Forti immensi vennero eretti contro le acque, prima ancora che contro le flotte dei nemici: i “murazzi”, che la repubblica veneta alzò a sfida dei secoli, e che restano le sole difese, mentre i tramezzi di cartone della repubblica italiana cadono a pezzi. L’Italia, che pretendeva di metter becco e denari nelle piene del Nilo, e si scoprì indifesa da quelle dell’Arno. Che non sa proibire alle petroliere di passare tra San Marco e San Giorgio Maggiore. Pronta, al momento buono, a buttarsi alle lacrime e berciare d’imprevedibili catastrofi contro cui è impossibile lottare.

Quando l’ondata d’acqua e nafta invase il “bel San Giovanni” caro ai fiorentini dai tempi di Dante, si disse che nessuno poteva prevedere il disastro. Ma poi si scopri che montagne di quadri e manoscritti, libri e pergamene erano perdute perché si conservavano in sotterranei e cantine. Ma chi, tra i privati di Firenze, e di tutto il mondo, conserva manoscritti e tele nelle cantine? Solo lo Stato, e allora il piagnisteo ufficiale intonò che lo Stato non aveva posto. Invece ne ha, fin troppo, solo che nessuno s’era preso il disturbo di andarlo a cercare. Osservò un giornale svizzero che l’allarme sarebbe bene darlo prima che i disastri avvengano, e non dopo. E’ vero che un’inondazione come quella che colpì Firenze viene ogni trecento anni. Ma è anche vero che cantine e sotterranei non furono mai posti adatti per conservarvi tesori archivistici e opere d’arte. Così, una catastrofe come quella d’una petroliera che si mette a versare il suo lurido e costoso contenuto in bacino di San Marco, “è un’ipotesi allucinante, a cui la fantasia arretra”, scrive un lettore. Ma è un’ipotesi reale, e non fantastica. Eppure, nessuno provvederà.

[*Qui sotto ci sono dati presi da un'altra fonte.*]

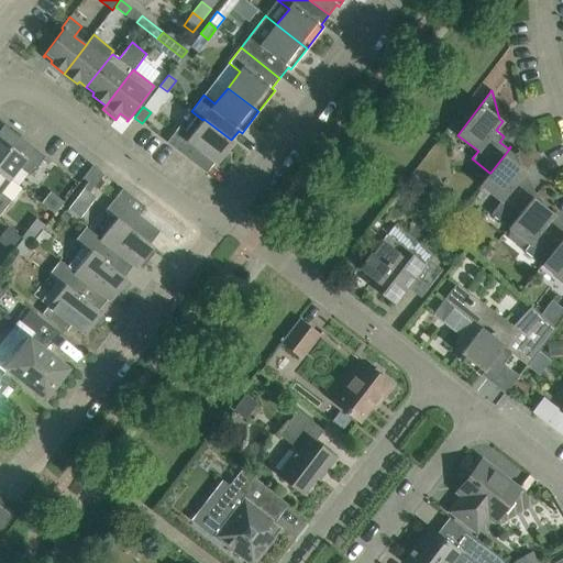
[(217,164),(234,142),(231,140),(203,119),(202,120),(190,135),(179,127),(167,142),(206,173),(214,163),(217,164)]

Ci dissero, dopo la guerra, che la nostra vocazione non era di conquistare l’umana grandezza con le armi nel pugno. L’Italia è un giardino, dissero, e noi siamo i giardinieri. Facessimo i giardinieri, pacifici e tranquilli e, e semmai anche gli albergatori e gli osti. E invece, abbiamo dovuto scoprire a nostre spese che la pace richiede a un popolo impegni diversi, ma non minori, della guerra. Che al giardiniere occorrono doti di preveggenza, energia, patriottismo, senso civico, e coraggio, non meno che al soldato. Altrimenti, le fiumane allagano il giardino, le erbacce lo sgretolano come a Pompei, le lagune lo sommergono, i petroli lo sconciano, i turisti lo scacazzano e gli speculatori se lo mangiano.

La pace può fare (e fa) guasti peggiori di qualsiasi guerra. Il conto delle rovine della “guerra fascista” è stato fatto e rifatto mille volte. Ma il conto delle rovine e delle distruzioni di trentacinque anni di pace democratica, fondata sul ladrocinio e sull’incuria, chi lo stenderà mai?